そんな距離で囁くような呟きを零した響は、優しい眼差しで問いかけてくる良太の視線から逃れるように俯き、視線を彷徨わせた。
それを見て甘く微笑んだ良太は、俯いた響の顔を覗き込むように首を傾げて見つめると、一呼吸した響は、観念したように目を伏せてから口を開らいた。
「すごく…ドキドキ、する」
「どれ?」
(あ…!)
短く問い返してきた良太に、ワイシャツの上から胸元を触られる。
ただ、それだけ。 たったそれだけのことなのに、響の体は欲望の導火線を炙られたように腰が砕け、良太の腕にきつくしがみついた。
「――良太、さん…っ」
痩身に宿った欲望をどうにかして欲しいと訴えかけるように、涙で潤んだ瞳が一心に良太を見つめてくる。
「…ッ」
その瞳が――良太の記憶の中にある面影と重なり、一瞬胸の中の奥が甘く、切なく疼いた。
…その面影の人は、良太が心の奥底に閉じ込めた記憶と、叶うことのない恋情を抱いた人だった。

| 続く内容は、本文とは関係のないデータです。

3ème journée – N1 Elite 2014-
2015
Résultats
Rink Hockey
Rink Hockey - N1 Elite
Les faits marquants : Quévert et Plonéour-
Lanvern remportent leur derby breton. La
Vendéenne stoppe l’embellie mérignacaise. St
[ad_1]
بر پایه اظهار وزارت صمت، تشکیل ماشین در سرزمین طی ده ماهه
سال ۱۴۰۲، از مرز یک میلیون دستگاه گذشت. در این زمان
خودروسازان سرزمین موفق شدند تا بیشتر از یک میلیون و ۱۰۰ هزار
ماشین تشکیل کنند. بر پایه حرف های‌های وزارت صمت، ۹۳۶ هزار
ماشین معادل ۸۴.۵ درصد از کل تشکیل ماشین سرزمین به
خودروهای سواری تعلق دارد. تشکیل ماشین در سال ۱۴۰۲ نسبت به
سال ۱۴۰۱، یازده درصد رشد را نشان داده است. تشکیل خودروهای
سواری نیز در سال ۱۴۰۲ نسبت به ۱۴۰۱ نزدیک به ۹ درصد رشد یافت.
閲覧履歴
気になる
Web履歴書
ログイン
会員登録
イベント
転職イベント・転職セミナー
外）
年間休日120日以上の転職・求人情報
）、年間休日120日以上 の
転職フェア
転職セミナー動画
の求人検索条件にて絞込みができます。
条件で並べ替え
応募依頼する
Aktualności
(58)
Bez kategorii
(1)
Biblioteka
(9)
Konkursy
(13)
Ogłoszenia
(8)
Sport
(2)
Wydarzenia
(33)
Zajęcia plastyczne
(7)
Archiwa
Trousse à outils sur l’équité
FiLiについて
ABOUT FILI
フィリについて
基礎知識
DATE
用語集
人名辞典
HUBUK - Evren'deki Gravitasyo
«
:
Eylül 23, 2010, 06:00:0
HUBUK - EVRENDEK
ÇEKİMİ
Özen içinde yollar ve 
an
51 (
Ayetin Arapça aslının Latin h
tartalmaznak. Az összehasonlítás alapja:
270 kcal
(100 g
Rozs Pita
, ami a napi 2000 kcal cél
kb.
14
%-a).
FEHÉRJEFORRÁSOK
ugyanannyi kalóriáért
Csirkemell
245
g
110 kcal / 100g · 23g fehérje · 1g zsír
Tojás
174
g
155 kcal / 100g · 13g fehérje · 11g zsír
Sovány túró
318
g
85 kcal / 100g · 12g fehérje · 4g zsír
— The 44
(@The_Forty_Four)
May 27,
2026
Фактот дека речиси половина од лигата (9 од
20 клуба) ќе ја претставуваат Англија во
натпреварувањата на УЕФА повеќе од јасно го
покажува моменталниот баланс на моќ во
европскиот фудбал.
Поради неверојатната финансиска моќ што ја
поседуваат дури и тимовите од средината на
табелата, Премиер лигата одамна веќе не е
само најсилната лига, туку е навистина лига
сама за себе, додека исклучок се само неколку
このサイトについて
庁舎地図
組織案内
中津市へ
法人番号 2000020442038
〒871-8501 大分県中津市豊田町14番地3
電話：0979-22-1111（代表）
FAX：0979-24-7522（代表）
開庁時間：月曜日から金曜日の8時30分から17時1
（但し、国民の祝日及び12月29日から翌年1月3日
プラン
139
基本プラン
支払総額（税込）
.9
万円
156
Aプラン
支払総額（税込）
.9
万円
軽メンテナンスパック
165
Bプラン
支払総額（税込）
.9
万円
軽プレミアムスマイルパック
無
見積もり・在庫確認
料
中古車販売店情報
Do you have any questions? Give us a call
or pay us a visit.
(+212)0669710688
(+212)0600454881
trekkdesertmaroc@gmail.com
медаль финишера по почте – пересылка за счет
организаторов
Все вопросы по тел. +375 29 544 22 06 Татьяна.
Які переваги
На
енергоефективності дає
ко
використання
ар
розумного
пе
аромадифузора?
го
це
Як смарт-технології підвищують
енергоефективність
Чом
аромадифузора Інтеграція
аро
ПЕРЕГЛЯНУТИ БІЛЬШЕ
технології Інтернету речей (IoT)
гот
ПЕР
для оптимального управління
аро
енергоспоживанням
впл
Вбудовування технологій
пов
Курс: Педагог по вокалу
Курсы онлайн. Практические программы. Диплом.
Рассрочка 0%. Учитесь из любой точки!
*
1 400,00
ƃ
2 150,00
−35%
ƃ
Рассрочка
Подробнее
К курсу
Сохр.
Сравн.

決して誰にも知られてはならない、まして思う相手にさえ届けられない想い――そんな、センチメンタル薫る思い出が今目の前にいる響の姿と重なった気がした良太は、詰めていた息を静かに吐き出した。
「…」
思い出としか片付けようのない、誰にも知られる訳にも行かず胸底で燻り続けている感傷が、良太を苛ませる。